» Problems and tasks
(a) Return, word for word, the passage of the Edmonson v. Leesville Concrete Co. article that begins at the words "Laws applied" and stops after "violated the Constitution.".
(b) Extend the article on Edmonson v. Leesville Concrete Co., picking up right after its final sentence.

- Supreme Court of the United States

Argued January 15, 1991 Decided June 3, 1991
- Full case name: Edmonson v. Leesville Concrete Company
- Citations: 500 U.S. 614 (more) 111 S. Ct. 2077; 114 L. Ed. 2d 660; 1991 U.S. LEXIS 3023

Case history
- Prior: 860 F.2d 1308 (5th Cir. 1988); vacated on rehearing en banc, 895 F.2d 218 (5th Cir. 1990); cert. granted, 498 U.S. 809 (1990).

Holding
- Race-based use of peremptory challenges during jury selection in a civil trial between private litigants violates due process.

Court membership
- Chief Justice William Rehnquist Associate Justices Byron White · Thurgood Marshall Harry Blackmun · John P. Stevens Sandra Day O'Connor · Antonin Scalia Anthony Kennedy · David Souter

Case opinions
- Majority: Kennedy, joined by White, Marshall, Blackmun, Stevens, Souter
- Dissent: O'Connor, joined by Rehnquist, Scalia
- Dissent: Scalia

Laws applied
- U.S. Const. amend. V

= Edmonson v. Leesville Concrete Co. =

Edmonson v. Leesville Concrete Company, 500 U.S. 614 (1991), was a United States Supreme Court case which held that peremptory challenges may not be used to exclude jurors on the basis of race in civil trials. Edmonson extended the court's similar decision in Batson v. Kentucky (1986), a criminal case. The Court applied the equal protection component of the Due Process Clause of the Fifth Amendment, as determined in Bolling v. Sharpe (1954), in finding that such race-based challenges violated the Constitution.

== Background ==
A construction worker, Thaddeus Donald Edmonson, was injured during work on federal property. He sued Leesville Concrete Company for negligence leading to his injuries. During jury selection, Leesville used two of their three peremptory challenges on black jurors, leaving a panel of twelve with one African-American. Edmonson, citing Batson, requested that the trial court require Leesville give a race-neutral reason for the peremptory challenges to black jurors, but the court refused. The jury found that Leesville was responsible for 20% of Edmonson's injury and awarded him $18,000. The United States Court of Appeals for the Fifth Circuit reversed the decision, holding that parties become state actors during jury selection, and so Batson requires race-neutral selection in civil cases. When the Fifth Circuit reheard the case en banc, they affirmed the original District Court decision. Recognizing a circuit split, the Supreme Court granted certiorari.

== Opinion of the Court ==
Justice Anthony Kennedy wrote the opinion for the majority. Justice Kennedy began with a long line of cases where the court held that racial discrimination was impermissible in jury selection before a criminal trial. He then pointed out that although the Court had never indicated such discrimination was permitted in a civil trial, either, it also holds that federal law restrains the actions of government, not private actors. To decide whether to apply federal law, Justice Kennedy applied a two-part test from Lugar v. Edmondson Oil Co. The first part of the test is whether the constitutional deprivation, in this case the right to a fair and impartial jury, resulted from a right rooted in state authority. Kennedy found, almost summarily, that peremptory challenges' intimate role in shaping a jury meant the case met the first part of the test. The second part of the test is whether the private party, Leesville and its counsel, was acting as a "state actor".

» Listed records
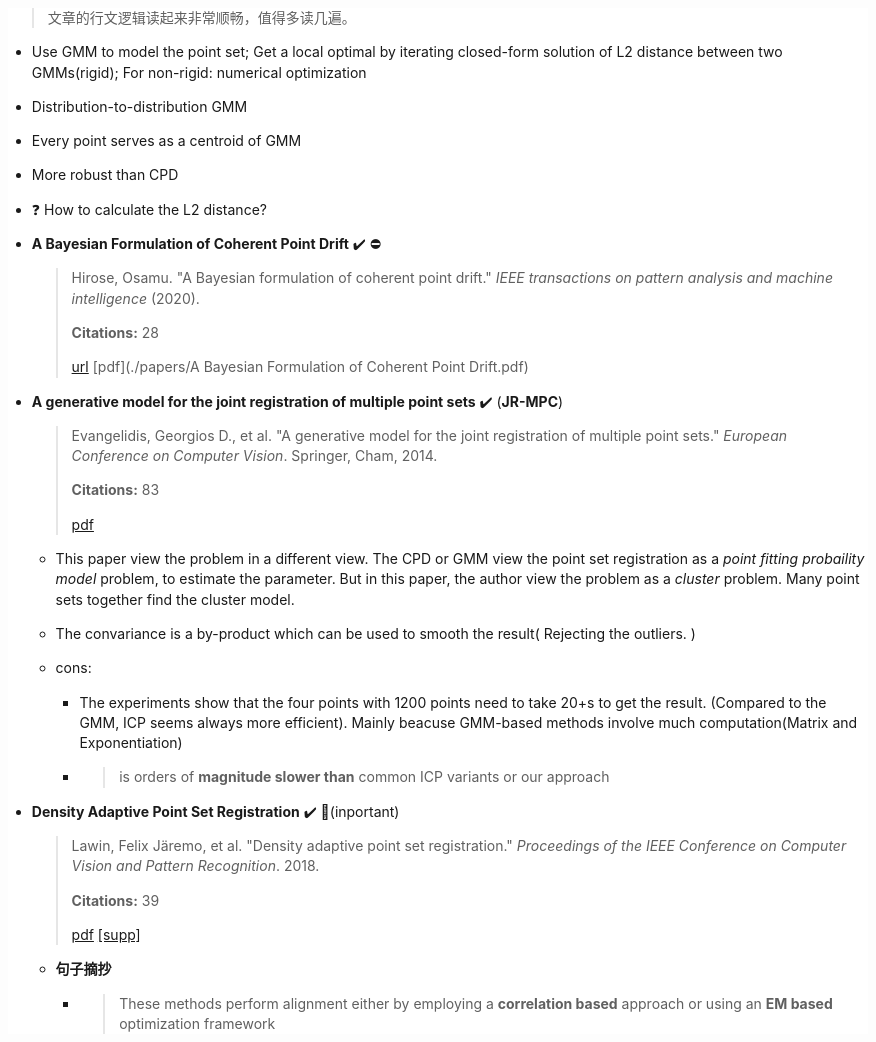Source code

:   > 文章的行文逻辑读起来非常顺畅，值得多读几遍。
  
  - Use GMM to model the point set; Get a local optimal by iterating closed-form solution of L2 distance between two GMMs(rigid); For non-rigid: numerical optimization
  - Distribution-to-distribution GMM
  - Every point serves as a centroid of GMM
  - More robust than CPD
  - :question: How to calculate the L2 distance?
  
- **A Bayesian Formulation of Coherent Point Drift** :heavy_check_mark: :no_entry:

  > Hirose, Osamu. "A Bayesian formulation of coherent point drift." *IEEE transactions on pattern analysis and machine intelligence* (2020).
  >
  > **Citations:** 28
  >
  >  [url](https://ieeexplore.ieee.org/stamp/stamp.jsp?tp=&arnumber=8985307)  [pdf](./papers/A Bayesian Formulation of Coherent Point Drift.pdf)
  
- **A generative model for the joint registration of multiple point sets** :heavy_check_mark: (**JR-MPC**)

  > Evangelidis, Georgios D., et al. "A generative model for the joint registration of multiple point sets." *European Conference on Computer Vision*. Springer, Cham, 2014.
  >
  > **Citations:**  83
  >
  >  [pdf](./papers/Evangelidis2014_Chapter_AGenerativeModelForTheJointReg.pdf)
  
  - This paper view the problem in a different view. The CPD or GMM view the point set registration as a *point fitting probaility model* problem, to estimate the parameter. But in this paper, the author view the problem as a *cluster* problem. Many point sets together find the cluster model.
  
  - The convariance is a by-product which can be used to smooth the result( Rejecting the outliers. )
  
  - cons:
  
    - The experiments show that the four points with 1200 points need to take 20+s to get the result. (Compared to the GMM, ICP seems always more efficient). Mainly beacuse GMM-based methods involve much computation(Matrix and Exponentiation)
  
    - > is orders of **magnitude slower than** common ICP variants or our approach
  
- **Density Adaptive Point Set Registration** :heavy_check_mark: :imp:(inportant)

  > Lawin, Felix Järemo, et al. "Density adaptive point set registration." *Proceedings of the IEEE Conference on Computer Vision and Pattern Recognition*. 2018.
  >
  > **Citations:**  39
  >
  >  [pdf](./papers/Lawin_Density_Adaptive_Point_CVPR_2018_paper.pdf) [[supp]](./papers/2354-supp.pdf)

  - **句子摘抄**

    - > These methods perform alignment either by employing a **correlation based** approach or using an **EM based** optimization framework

» Response list
(a)
Laws applied
- U.S. Const. amend. V

= Edmonson v. Leesville Concrete Co. =

Edmonson v. Leesville Concrete Company, 500 U.S. 614 (1991), was a United States Supreme Court case which held that peremptory challenges may not be used to exclude jurors on the basis of race in civil trials. Edmonson extended the court's similar decision in Batson v. Kentucky (1986), a criminal case. The Court applied the equal protection component of the Due Process Clause of the Fifth Amendment, as determined in Bolling v. Sharpe (1954), in finding that such race-based challenges violated the Constitution.

(b)
In determining whether the Leesville was acting as a state actor, Justice Kennedy considered three issues and relevant precedent. The first issue was whether the actor relies on governmental assistance, and Justice Kennedy found that the system of jury selection clearly existed within the sphere of judicial proceedings and would not be possible without the assistance of the judge and all other constituent elements of the institution. The second consideration was whether the actor is performing a traditional function of government. Justice Kennedy first found that the jury was clearly performing a traditional function of government by serving as the finder-of-fact in a civil trial. Second, he drew a parallel between jury selection and elections, indicating that constitutional constraints apply to all the machinery involved in choosing representatives and juries (such as when parties control primary elections). This is unlike any other aspect of civil litigation, none of which involve a government function like jury selection. The third consideration was whether the injury caused was aggravated in a unique way by the incidents of governmental authority. Justice Kennedy said racial discrimination inside the courtroom diminishes the integrity of the courts and "compounds the racial insult" of discrimination.

Justice Kennedy then dealt with the question of whether litigants could raise violations of jurors' rights on their behalf. The relevant precedent in that consideration was Powers v. Ohio, a similar case that dealt with race-based exclusion of jurors during jury selection in a criminal trial. In Powers, the Court held that litigants generally cannot make a claim due to violations of others' rights, except where the litigant has suffered an injury the courts can resolve, has a close relation with the third party, and the third party is hindered in protecting his or her own interests. Justice Kennedy held that all three conditions were met in Edmonson's case, including the resolvable injury. The concrete resolvable injury arose, in Justice Kennedy's view, whenever racial discrimination took place within criminal or civil trials.

The Court did not make a holding regarding whether prima facie evidence of racial discrimination in Edmonson's case actually existed, and remanded the case to the trial court to determine that issue.

=== Dissent ===
Three justices dissented, arguing that there was no state action (which is required for any Fifth or Fourteenth Amendment violation) because the litigants are private parties. Justice Sandra Day O'Connor wrote the dissent, joined by Chief Justice William Rehnquist and Justice Antonin Scalia. Justice O'Connor wrote that "the Court's final argument is that the exercise of a peremptory challenge by a private litigant is state action because it takes place in a courtroom. [But] the actions of a lawyer in a courtroom do not become those of the government by virtue of their location. This is true even if those actions are based on race." "Constitutional 'liability attaches only to those wrongdoers who carry a badge of authority of [the government] and represent it in some capacity.' Tarkanian, 488 U.S., at 191 [double-internal quotation marks omitted]." Therefore, although "[r]acism is a terrible thing ... [t]he Government is not responsible for a peremptory challenge by a private litigant."